Alsterpavillon Nummer vier entstand 1900

Mit etwas mehr als 80 Quadratmetern Grundfläche war das Gebäude zwar eher klein, dennoch entwickelte sich der „Franzosen-Pavillon“ im Laufe der Jahre zur Institution – und das, obwohl der Vicomte nur zwei Jahre lang die Geschäfte führte und den Logenplatz an der Alster dann an den Schweizer Konditor Richard Ruben weiterreichte. Der Bau selbst hielt sich bis 1835 und wurde dann durch den deutlich größeren Pavillon Nummer zwei ersetzt. Dieser bestand in seiner klassizistischen Form bis 1874 und bot bereits eine Veranda.

Martin Haller schließlich, Sohn des Hamburger Bürgermeisters Nicolaus Ferdinand Haller und einer der bekanntesten Architekten dieser Stadt, baute den Pavillon dann bis 1876 elementar um und erweiterte ihn deutlich. Ein leichtes, luftiges Gebäude sei es danach gewesen, notierten Zeitzeugen.

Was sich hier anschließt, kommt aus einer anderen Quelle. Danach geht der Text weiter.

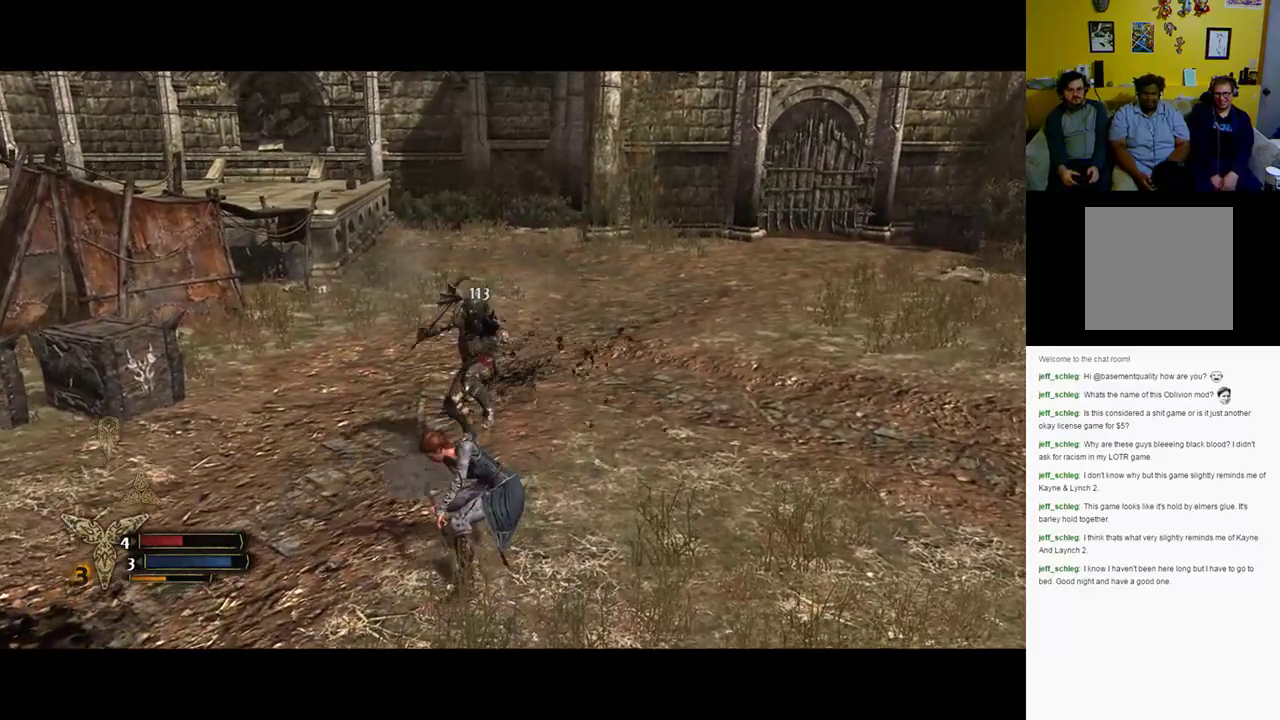
{"buttons": [], "left_stick": "up", "right_stick": "center", "events": [[50, "X", "down"], [150, "X", "up"], [217, "X", "down"], [483, "X", "up"]]}
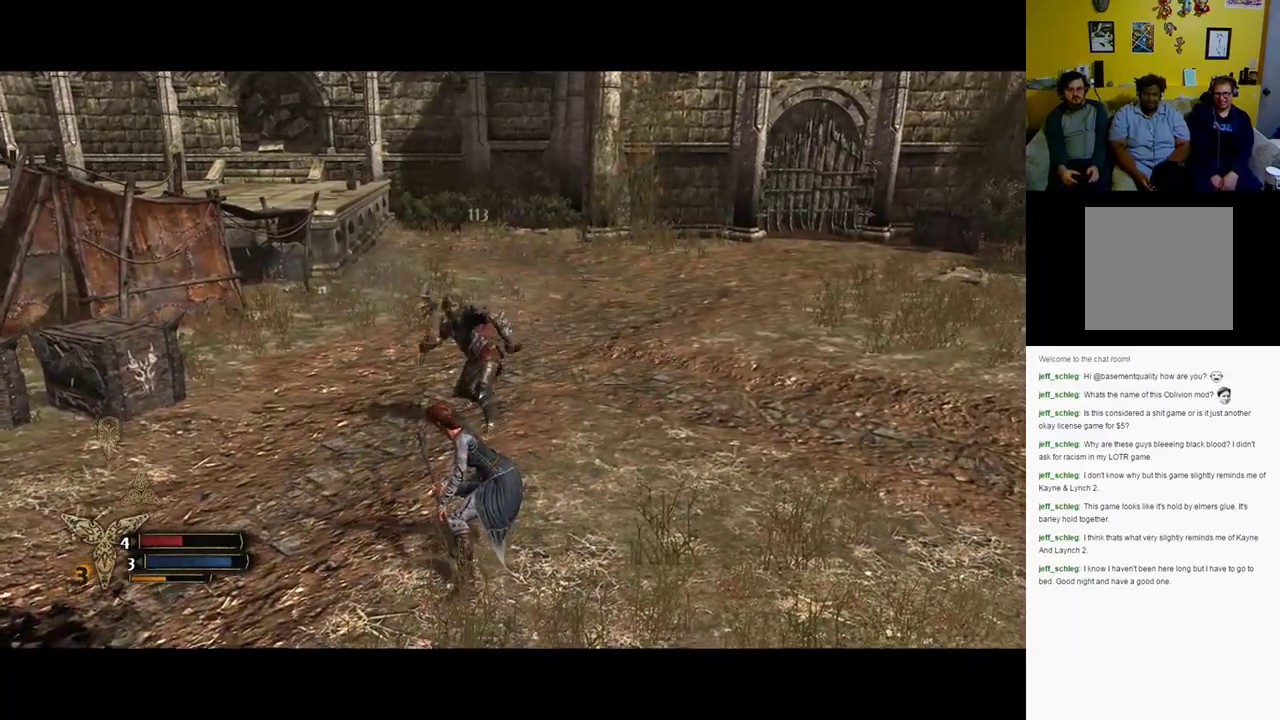
{"buttons": [], "left_stick": "up", "right_stick": "center", "events": [[83, "X", "down"], [133, "X", "up"], [233, "X", "down"], [300, "X", "up"], [400, "X", "down"], [450, "X", "up"]]}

Pavillon Nummer vier entstand 1900 – ein Neubau aus Granit, entworfen von Wilhelm Hauer. Das „Kachelofen“ genannte Gebäude ersetzte seinen beliebten Vorgänger, weil die Stadtoberen den Jungfernstieg mal wieder aufmöbeln wollten. Und dazu gehörte ein zeitgemäßer Prachtbau, der nun einem „romanischen Stil älterer italienischer Auffassung“ entsprach. Stammgäste dort bekamen eigene Tassen, alle nummeriert.

Schaut man sich heute in Hamburg um, stößt man noch auf viele Gebäude aus der Wende vom 19. aufs 20. Jahrhundert. Der Alsterpavillon Nummer vier hingegen überlebte nicht einmal den Ersten Weltkrieg, schon 1914 hatte ihn ein noch pompöser wirkender Nachfolger ersetzt. Dieser habe „die Pracht einer Schlossgalerie“ gehabt und würde vielleicht heute noch existieren, hätten ihm nicht 1943 die Bombenangriffe der „Operation Gomorrha“ den Garaus gemacht.

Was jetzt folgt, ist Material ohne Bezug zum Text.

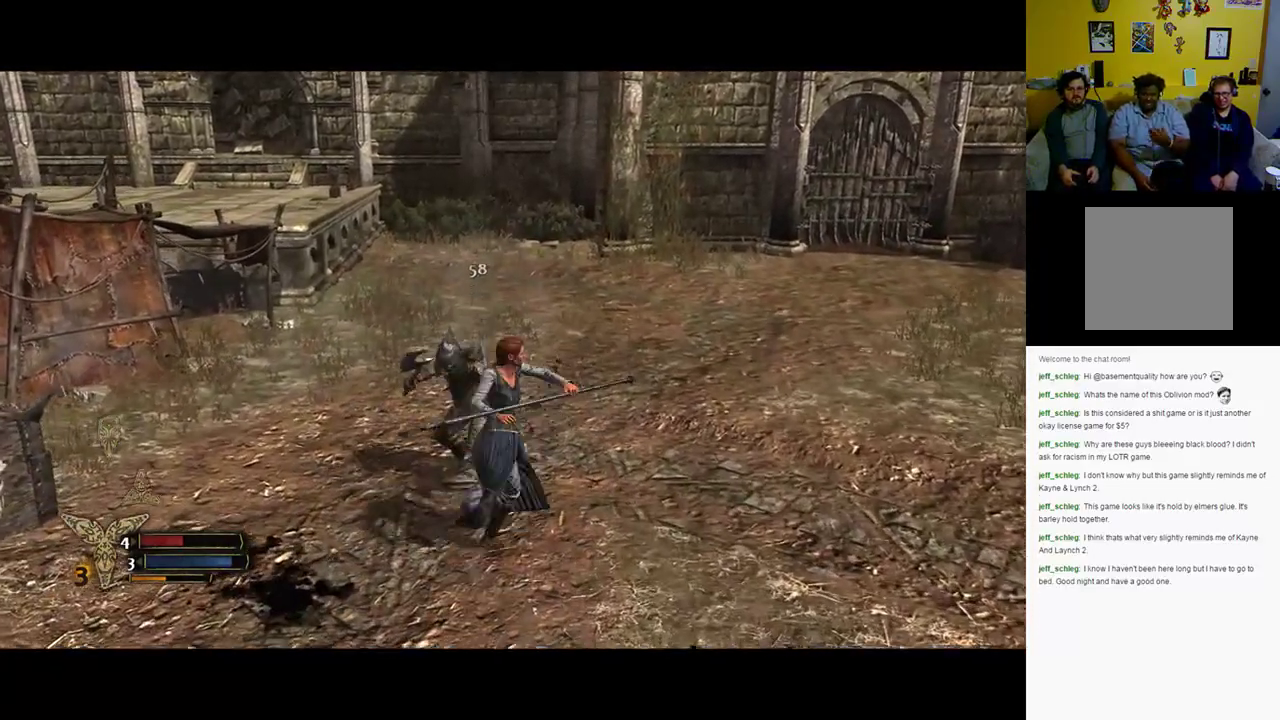
{"buttons": ["X"], "left_stick": "up", "right_stick": "center", "events": [[300, "X", "up"], [433, "X", "down"]]}
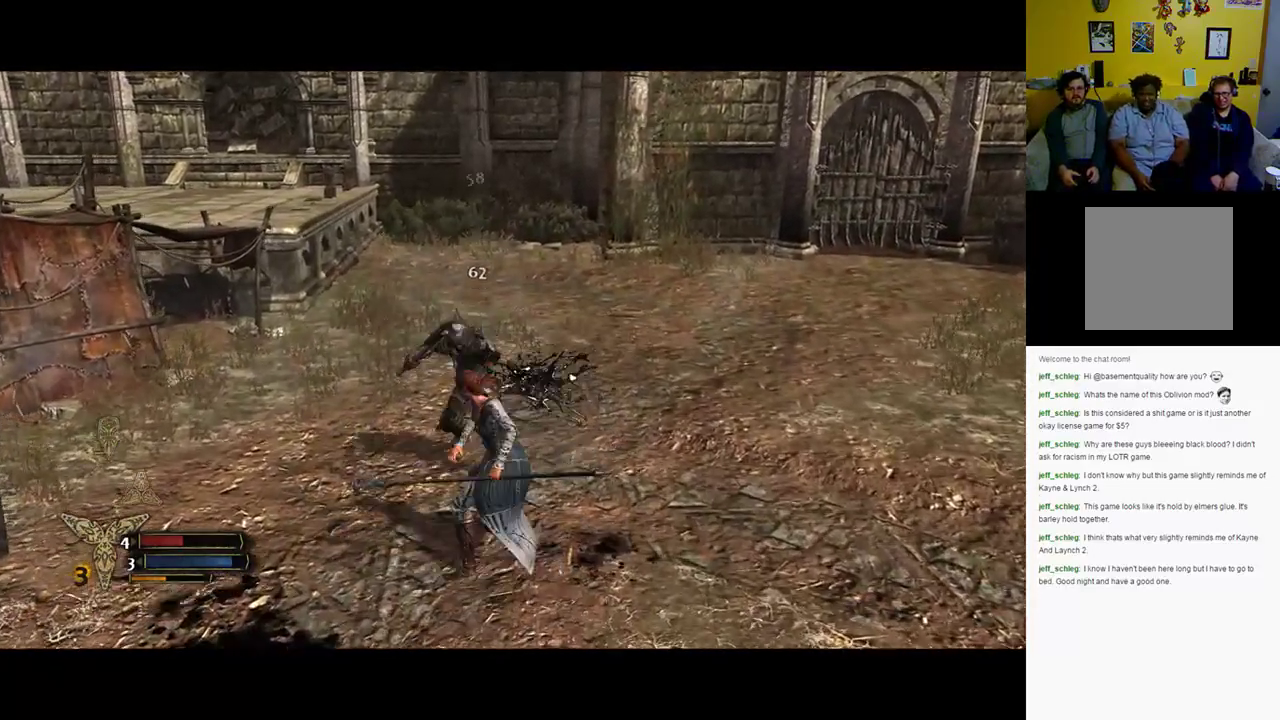
{"buttons": [], "left_stick": "up", "right_stick": "center", "events": [[133, "X", "up"], [200, "X", "down"], [250, "X", "up"], [317, "X", "down"], [450, "X", "up"]]}
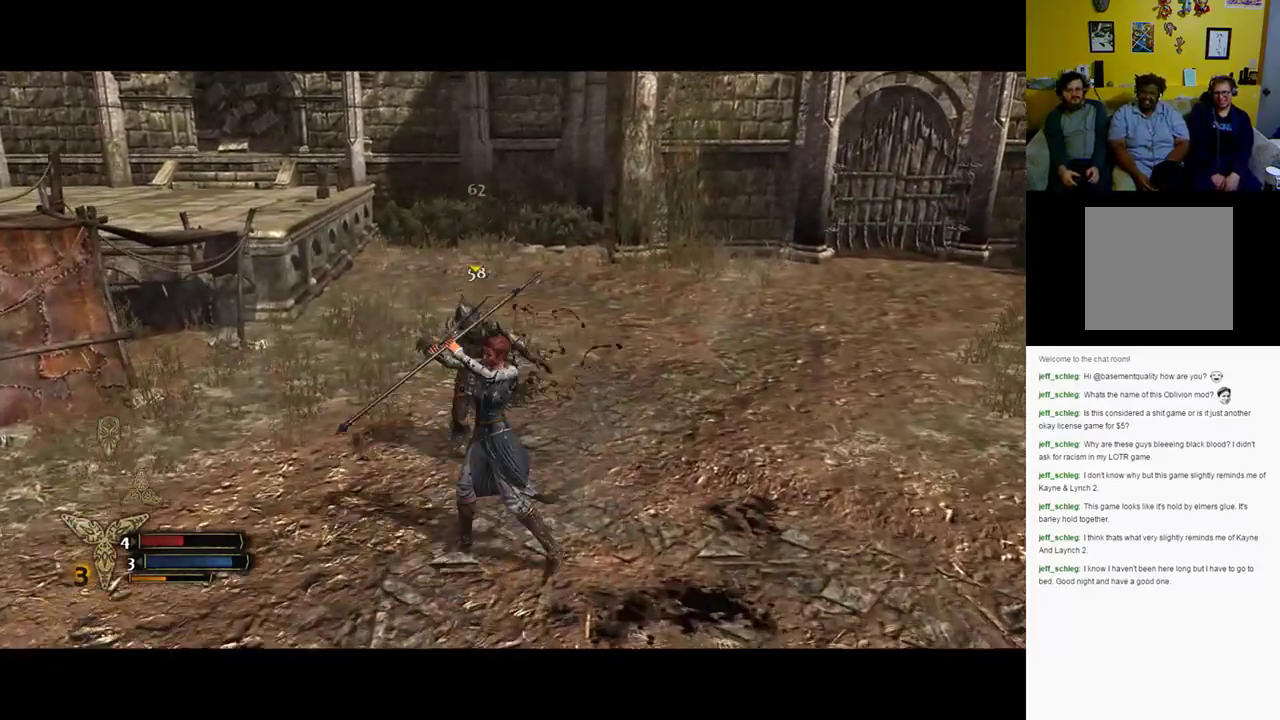
{"buttons": ["Y"], "left_stick": "up", "right_stick": "center", "events": [[117, "Y", "down"], [217, "Y", "up"], [283, "Y", "down"], [417, "Y", "up"], [483, "Y", "down"]]}
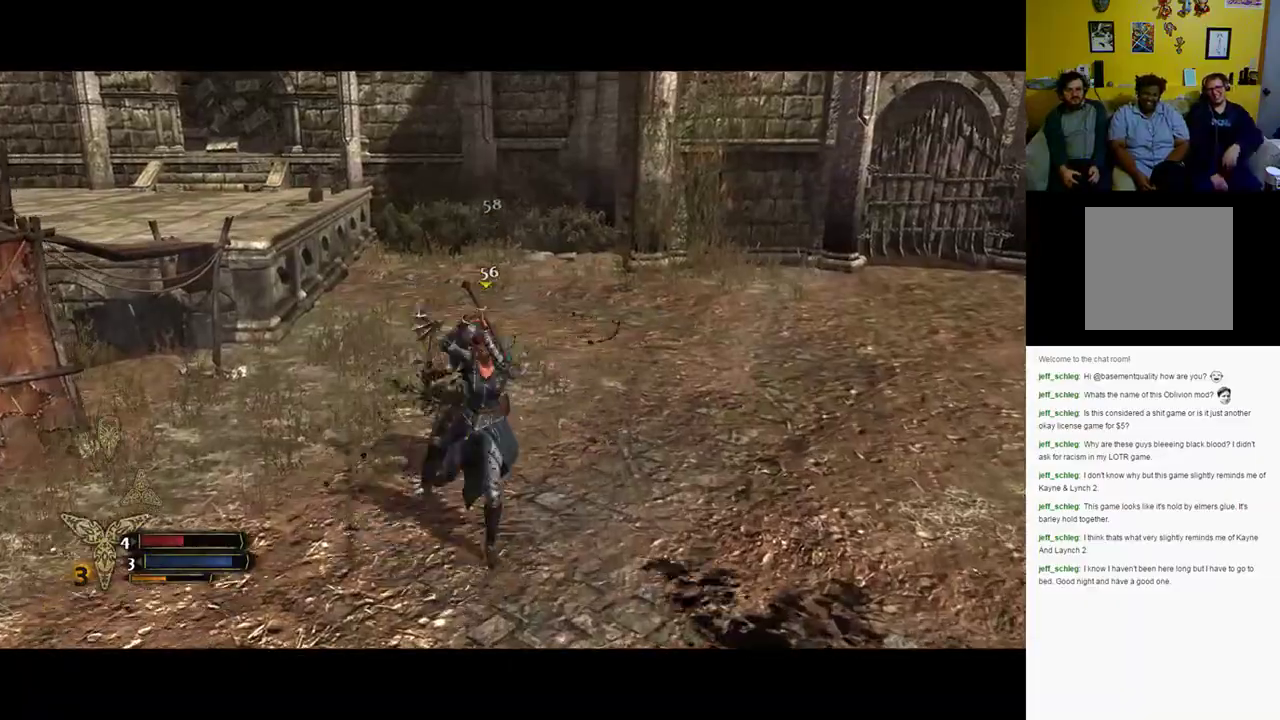
{"buttons": [], "left_stick": "center", "right_stick": "center", "events": [[83, "Y", "up"], [150, "Y", "down"], [217, "Y", "up"], [350, "left_stick", "center"]]}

Auch der fünfte Umbau löst Debatte aus

Es dauerte bis 1953, bis der in seinen Grundzügen heute noch existierende Pavillon Nummer sechs öffnete. Doch auch mit ihm ging es auf und ab, wie die Abendblatt-Leserdebatte vor 25 Jahren zeigt. Investor Altmann kam mit seiner Idee der zusätzlichen seitlichen Pavillons letztlich nicht zum Zuge, selbst ohne die diskutierten Anbauten mochte ihm die Stadt als Eigentümerin der Immobilie die Pacht nicht überlassen. Stattdessen übernahm die Firma ­Brunckhorst, die Geschäfte führte fünf Jahre lang Dirk Harms.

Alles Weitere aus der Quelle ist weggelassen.